### [WORK TO COMPLETE]
Using the records below, copy exactly the part that opens with the line holding "nose: (72, 165)" and closes with the line holding "neck: (694, 414)", minus the pictures.

(Pictured people or hands with joints)
##########
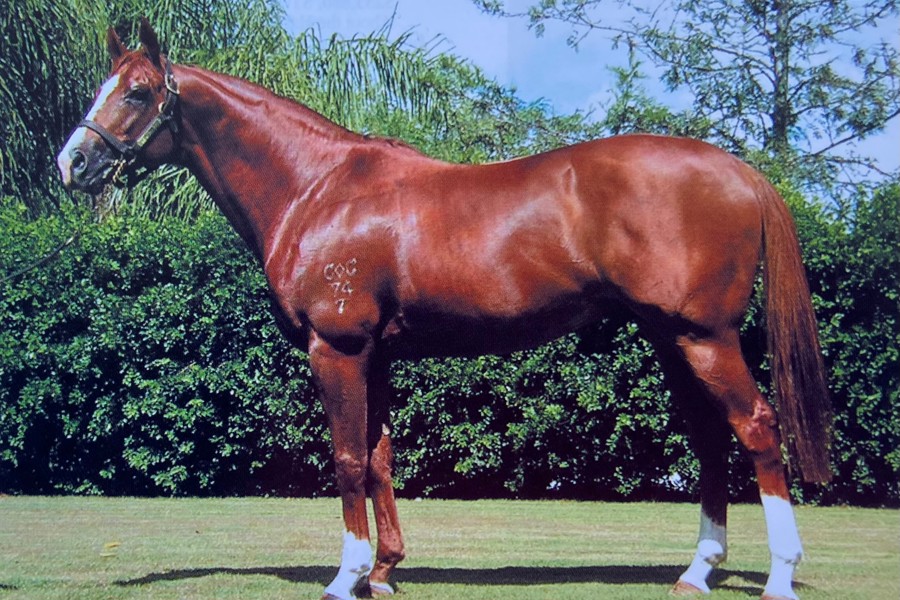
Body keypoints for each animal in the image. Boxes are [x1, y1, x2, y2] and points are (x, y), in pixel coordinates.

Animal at [57, 19, 831, 600]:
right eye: (102, 87)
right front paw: (384, 571)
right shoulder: (376, 353)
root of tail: (740, 171)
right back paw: (697, 571)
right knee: (711, 439)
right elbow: (379, 456)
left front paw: (345, 577)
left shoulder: (337, 349)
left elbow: (346, 457)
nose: (72, 165)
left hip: (706, 337)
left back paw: (780, 577)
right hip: (674, 339)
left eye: (137, 92)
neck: (318, 188)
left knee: (757, 428)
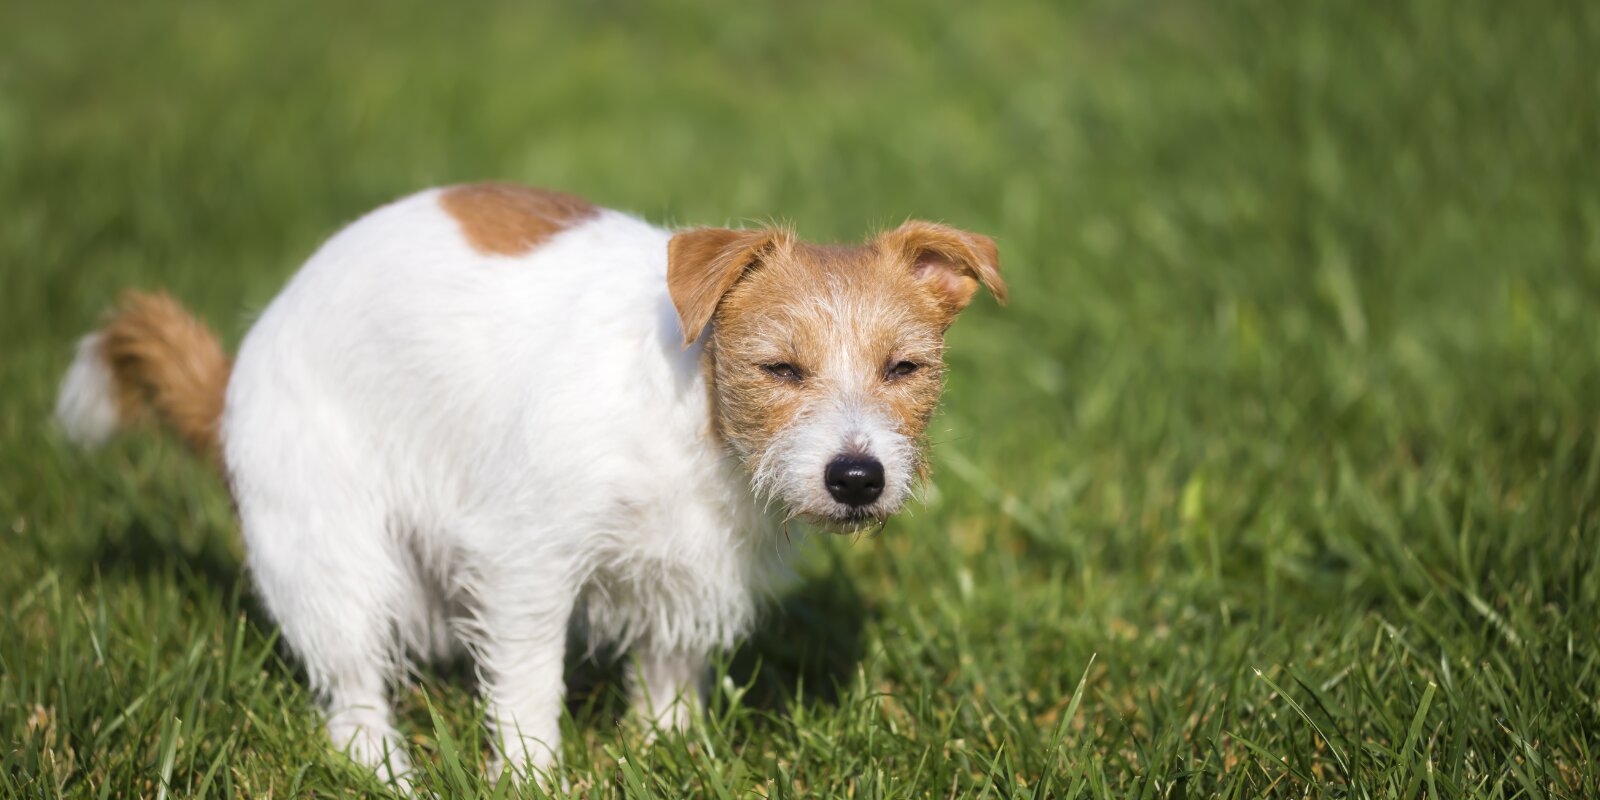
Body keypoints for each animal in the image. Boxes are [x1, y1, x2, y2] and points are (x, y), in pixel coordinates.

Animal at [56, 183, 1004, 787]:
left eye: (904, 368)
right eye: (780, 368)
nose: (857, 478)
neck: (694, 414)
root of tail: (227, 387)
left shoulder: (692, 576)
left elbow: (668, 680)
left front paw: (664, 756)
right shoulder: (528, 563)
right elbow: (527, 685)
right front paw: (530, 774)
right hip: (329, 552)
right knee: (351, 687)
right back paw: (382, 767)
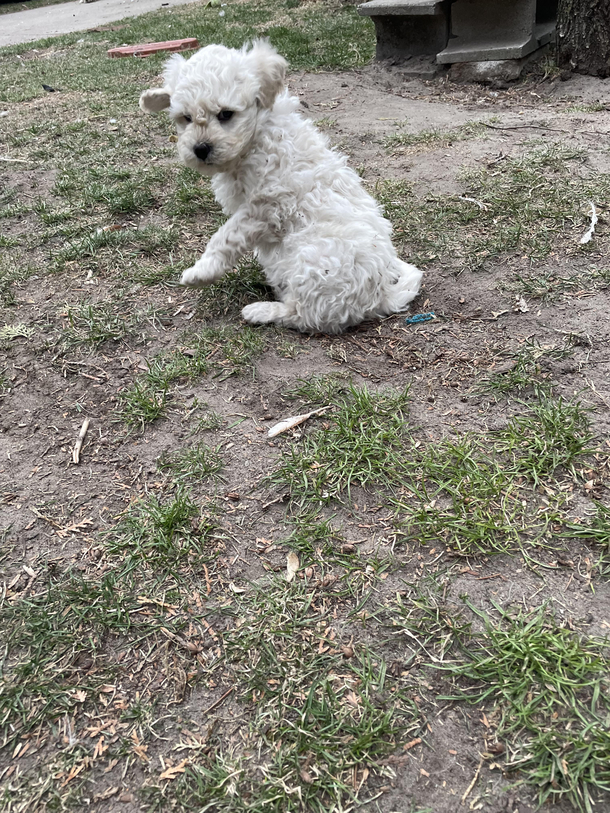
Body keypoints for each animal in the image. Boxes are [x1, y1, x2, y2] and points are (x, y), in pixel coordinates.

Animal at [140, 40, 420, 334]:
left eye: (226, 114)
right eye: (186, 118)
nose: (200, 149)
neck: (255, 138)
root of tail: (381, 297)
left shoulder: (266, 205)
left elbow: (225, 237)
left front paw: (201, 272)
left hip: (313, 262)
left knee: (306, 316)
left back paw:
##########
### [YOUR RESPONSE]
nose: (72, 165)
left hip: (706, 337)
left back paw: (780, 577)
right hip: (674, 339)
left eye: (137, 92)
neck: (318, 188)
left knee: (757, 428)
Body keypoints for each animal in the image. Boxes are [x1, y1, x2, y2] and points are (x, y), in pixel coordinates.

Animal at [56, 183, 1004, 787]:
left eye: (904, 368)
right eye: (780, 368)
nose: (857, 478)
neck: (694, 414)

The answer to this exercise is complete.